Suppose the graph is closed and $V$ is open in $Y$ . If $V\cap f(X)=\emptyset$ then $f^{-1}(V)$ is empty and open. Now suppose that $V$ is a neighborhood of $f(x)$ for some $x$ . Then $X\times V$ is open in the product and $X\times(Y-V)$ is closed and so is its intersection with the graph. Using Exercise 7, its image under the projection on $X$ is closed as well, but the complement of the image is the preimage $f^{-1}(V)$ , and it is open. Therefore, $f$ is continuous. Note that we use compactness here, as Exercise 7 requires it.

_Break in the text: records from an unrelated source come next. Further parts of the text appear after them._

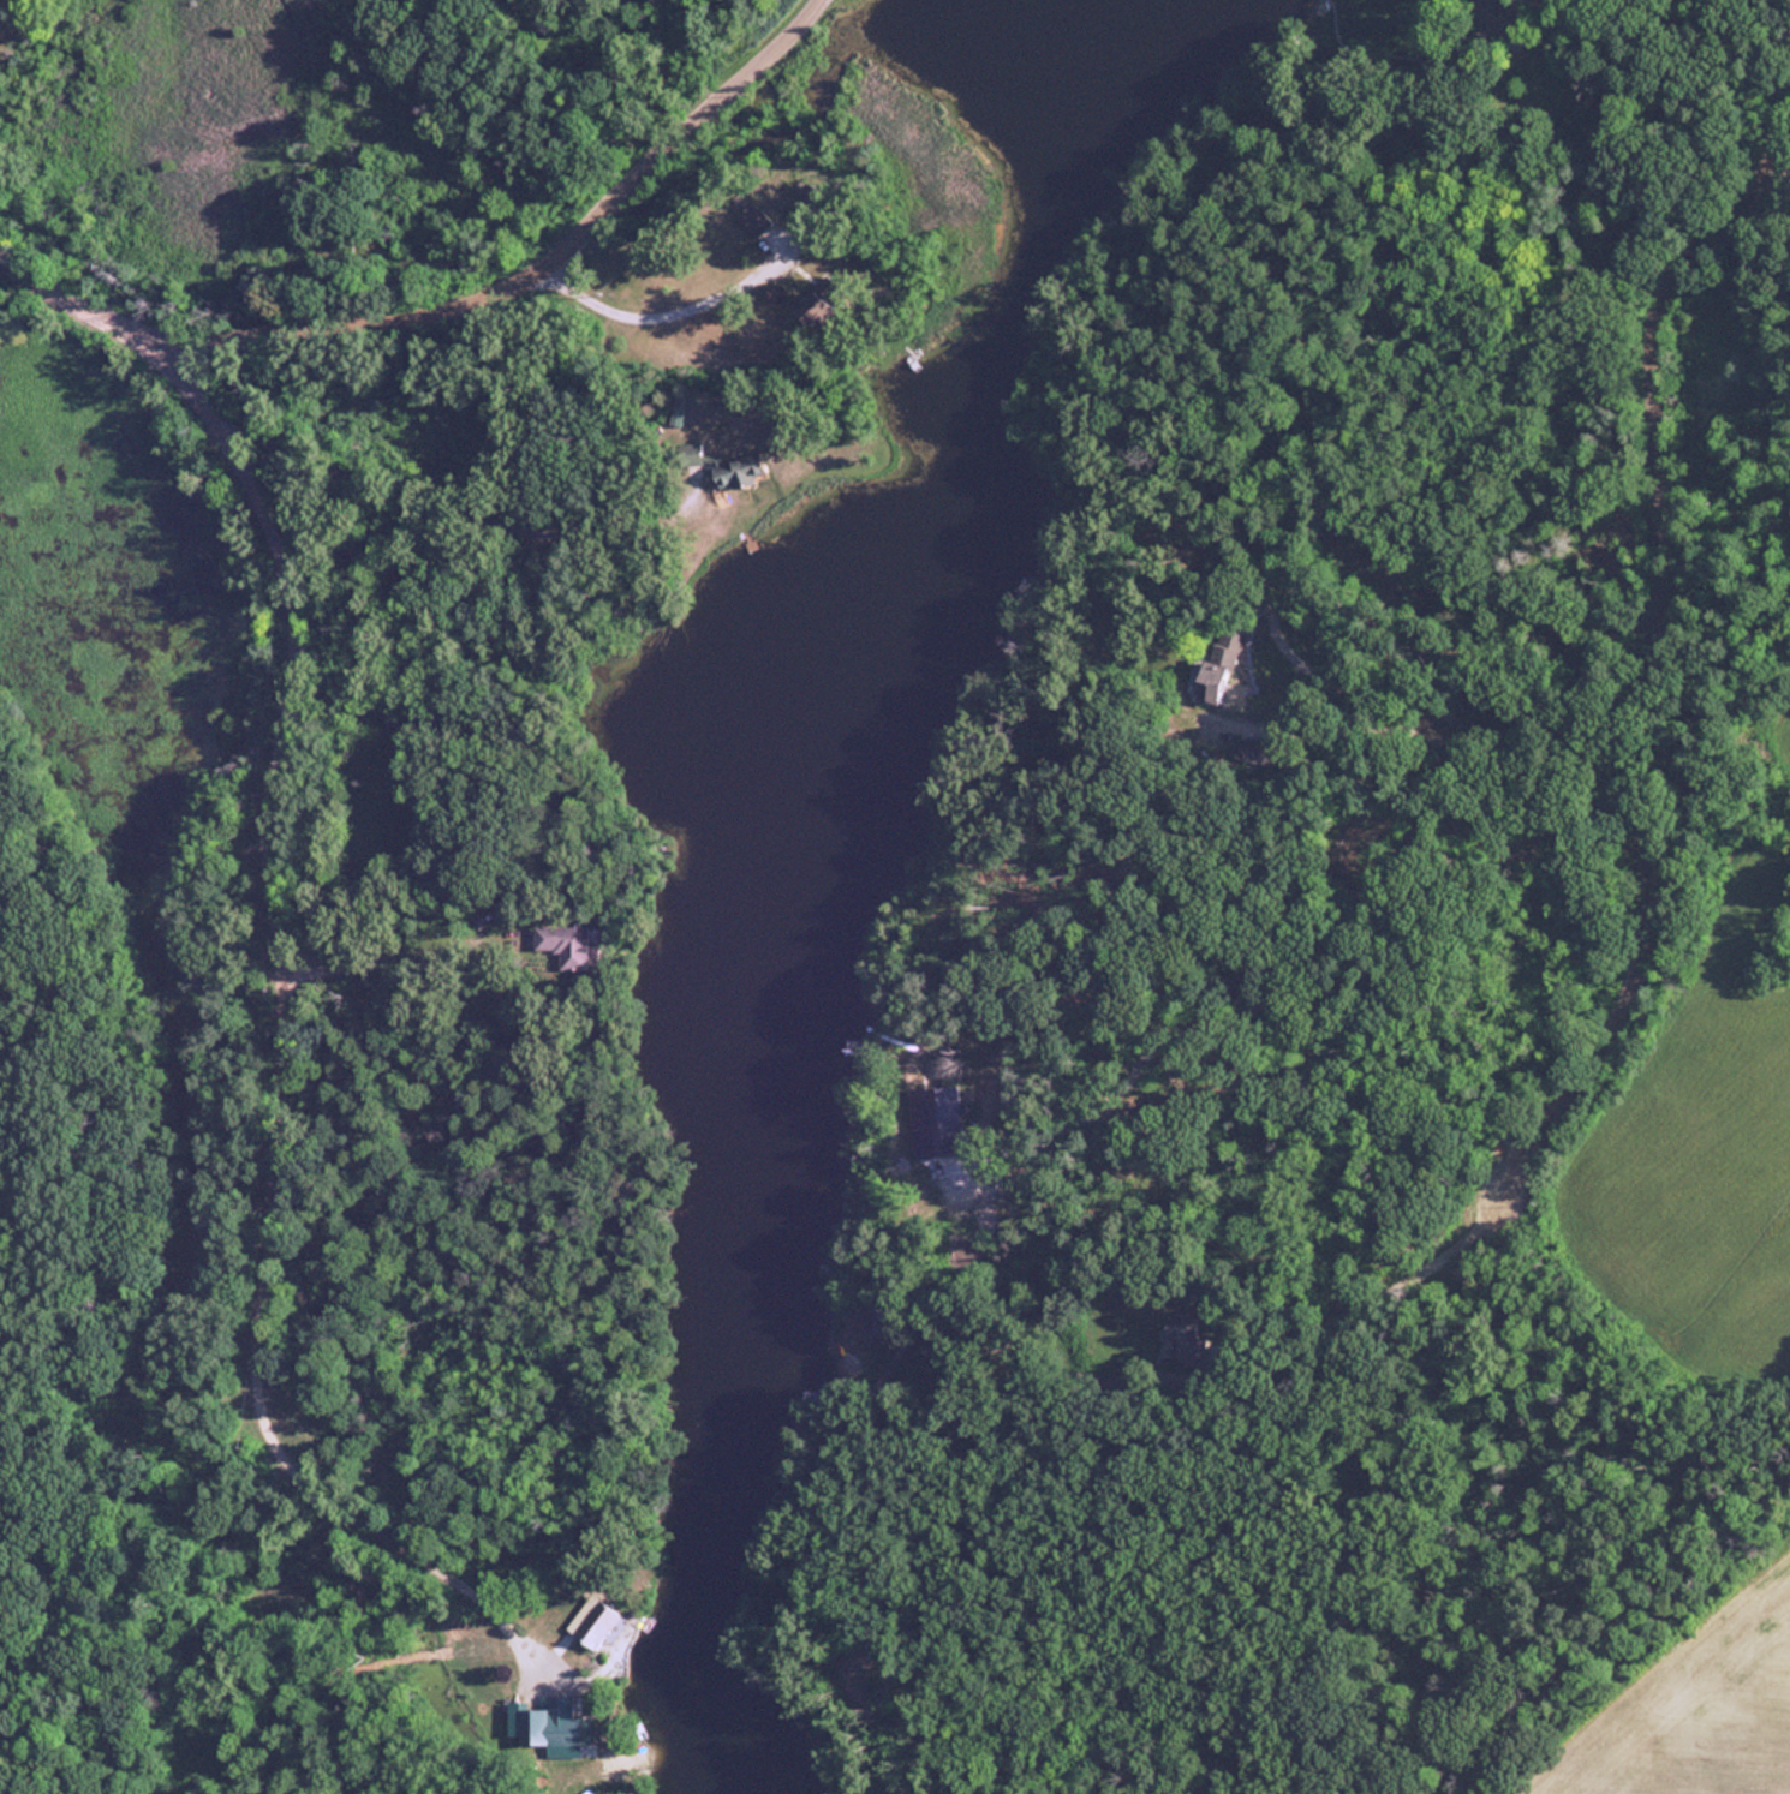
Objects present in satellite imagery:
building: (1510, 17)
building: (810, 198)
building: (754, 218)
road: (452, 295)
building: (821, 313)
building: (725, 464)
road: (1647, 651)
building: (1221, 663)
building: (1251, 749)
building: (566, 943)
road: (296, 1045)
road: (1222, 1231)
building: (1192, 1333)
building: (594, 1624)
building: (551, 1728)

Now, suppose that $f$ is continuous. We take a point $(x,y)$ outside of the graph and show that there is its open neighborhood that does not intersect the graph. This will show that the complement of the graph is open, and, hence, the graph is closed. For points $f(x)$ and $y\neq f(x)$ take two disjoint open neighborhoods $V$ and $V'$ , respectively, using Hausdorff property of $Y$ . Then, since $f$ is continuous, $U=f^{-1}(V)$ is open, $x\in U$ , and $U\times V'$ is an open neighborhood of $(x,y)$ such that it does not intersect the graph (as $(a,f(a))\in U\times V'$ implies $f(a)\in V\cap V'$ ). Note that this direction does not use compactness of $Y$ .